- _PROBLEM STATEMENT_
Reprint all records below exactly. No images.

- _EXERCISE DATA_
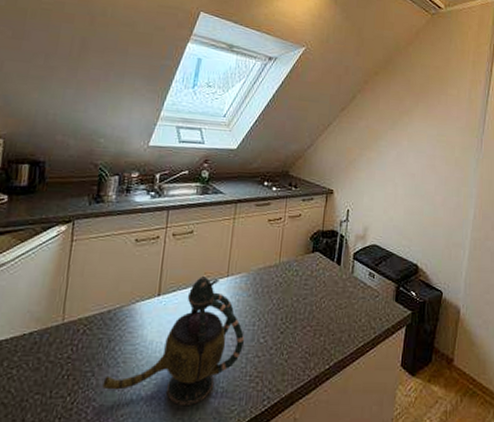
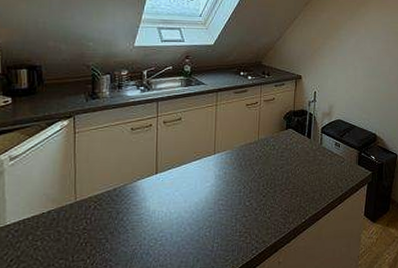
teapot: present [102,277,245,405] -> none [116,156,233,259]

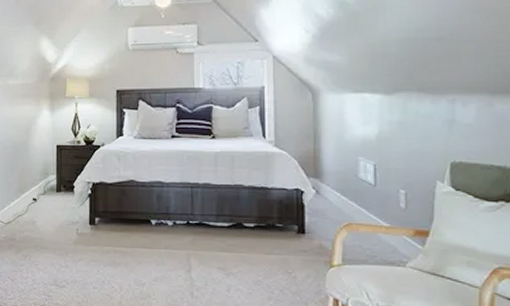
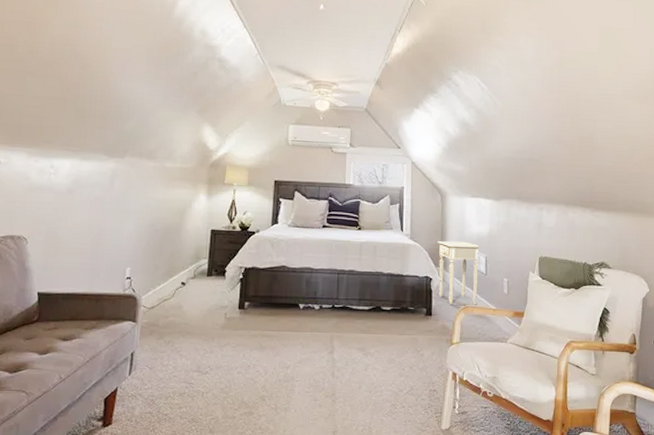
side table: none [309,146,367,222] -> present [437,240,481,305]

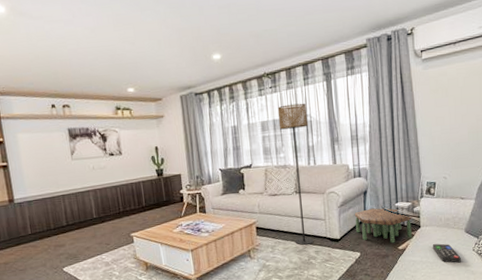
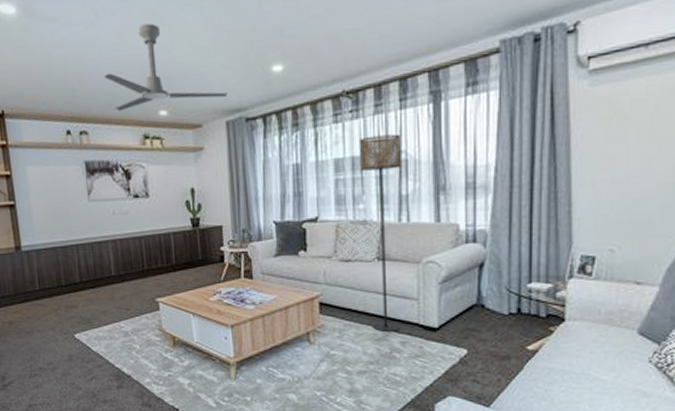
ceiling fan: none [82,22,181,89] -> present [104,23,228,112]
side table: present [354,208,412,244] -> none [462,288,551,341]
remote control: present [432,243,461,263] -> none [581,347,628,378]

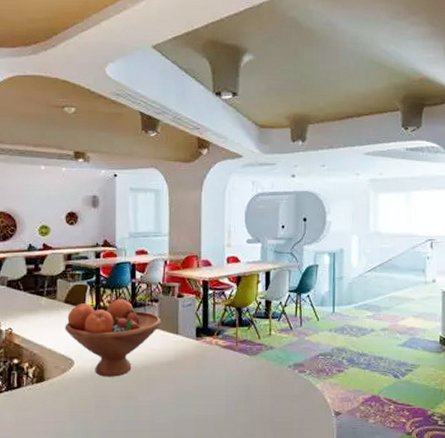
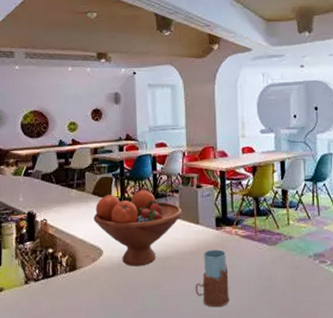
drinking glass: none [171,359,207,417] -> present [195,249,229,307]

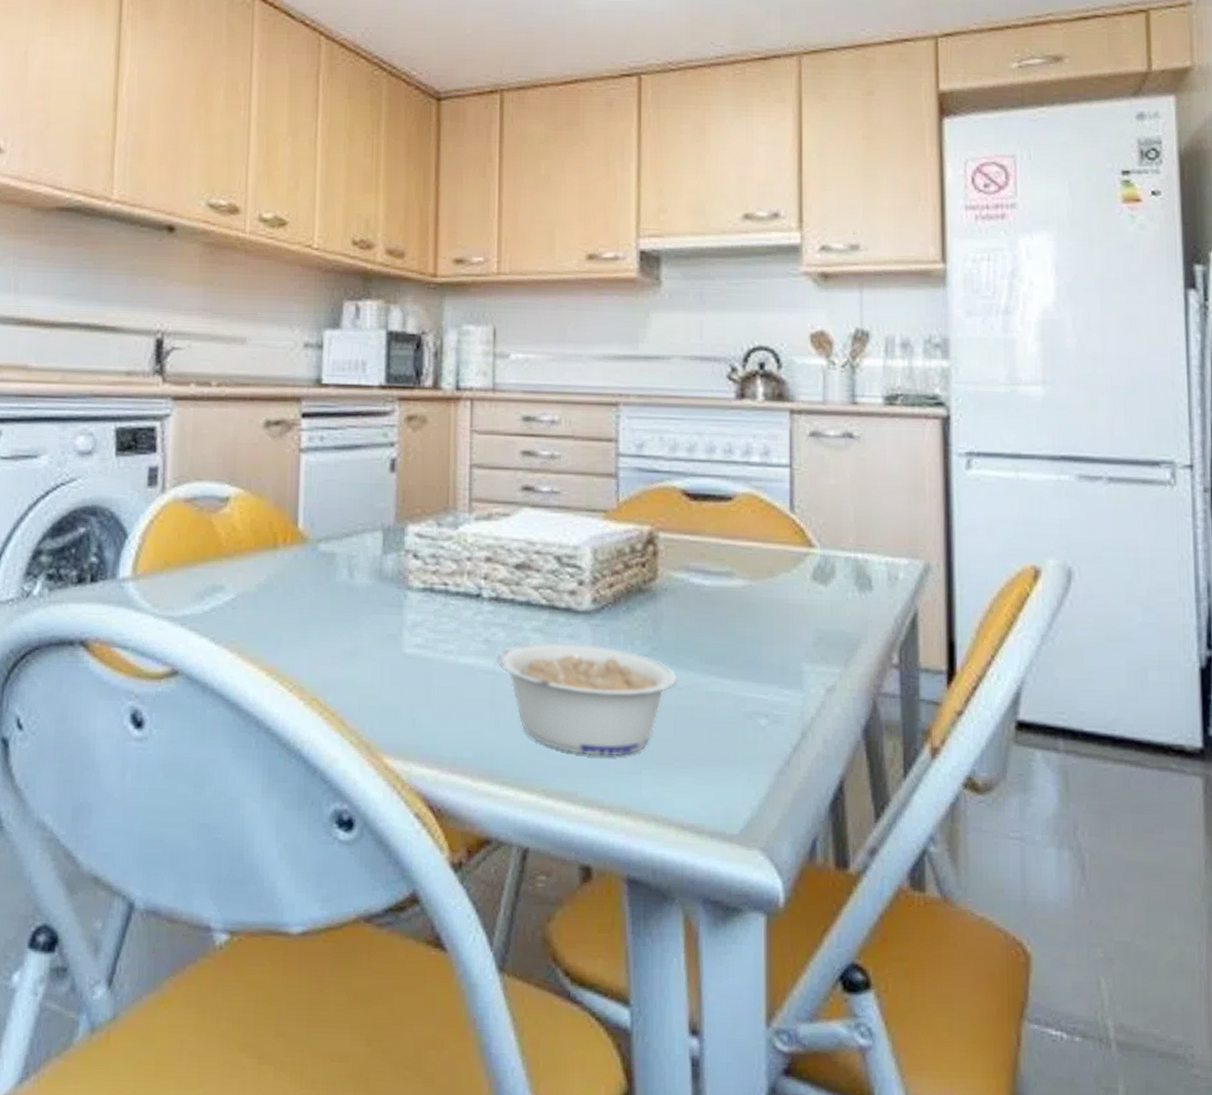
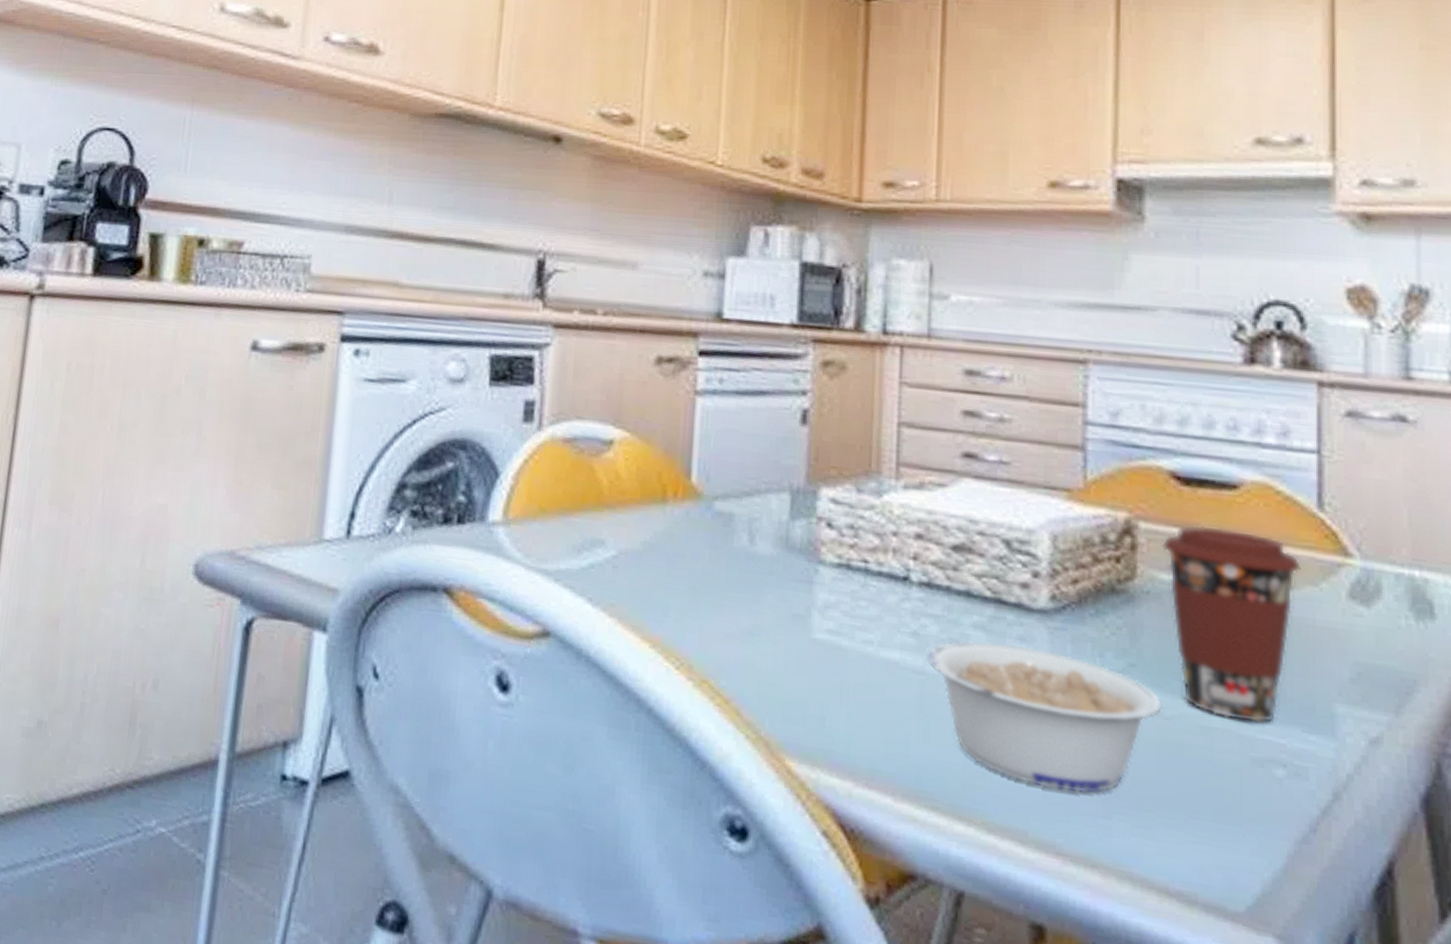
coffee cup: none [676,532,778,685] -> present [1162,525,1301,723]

- _WRITTEN ANSWER_
teapot: present [102,277,245,405] -> none [116,156,233,259]

side table: none [309,146,367,222] -> present [437,240,481,305]

ceiling fan: none [82,22,181,89] -> present [104,23,228,112]
side table: present [354,208,412,244] -> none [462,288,551,341]
remote control: present [432,243,461,263] -> none [581,347,628,378]

drinking glass: none [171,359,207,417] -> present [195,249,229,307]

coffee cup: none [676,532,778,685] -> present [1162,525,1301,723]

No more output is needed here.